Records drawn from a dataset
[Start of Attachment]
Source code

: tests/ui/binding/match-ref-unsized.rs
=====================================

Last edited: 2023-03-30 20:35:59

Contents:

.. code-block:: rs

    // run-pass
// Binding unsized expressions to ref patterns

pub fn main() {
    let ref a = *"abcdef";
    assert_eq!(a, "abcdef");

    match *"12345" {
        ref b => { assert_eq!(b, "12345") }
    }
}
[End of Attachment]
Exercise instructions:
The string "match": state how many lines above contain it, giving nothing but the number.

Output below:
2